### [Source material]
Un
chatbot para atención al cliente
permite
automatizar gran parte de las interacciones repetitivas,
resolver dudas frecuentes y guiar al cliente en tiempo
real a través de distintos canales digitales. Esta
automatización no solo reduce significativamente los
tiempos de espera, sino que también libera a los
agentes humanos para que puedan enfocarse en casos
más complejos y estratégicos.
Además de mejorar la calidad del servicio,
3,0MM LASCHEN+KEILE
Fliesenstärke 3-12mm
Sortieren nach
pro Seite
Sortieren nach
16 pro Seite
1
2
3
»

### [Work request]
Leave out every line before the one containing "más complejos y estratégicos.". Transcribe that line and all lines after it through the end of the data above, exactly.

### [Answer to this problem]
más complejos y estratégicos.
Además de mejorar la calidad del servicio,
3,0MM LASCHEN+KEILE
Fliesenstärke 3-12mm
Sortieren nach
pro Seite
Sortieren nach
16 pro Seite
1
2
3
»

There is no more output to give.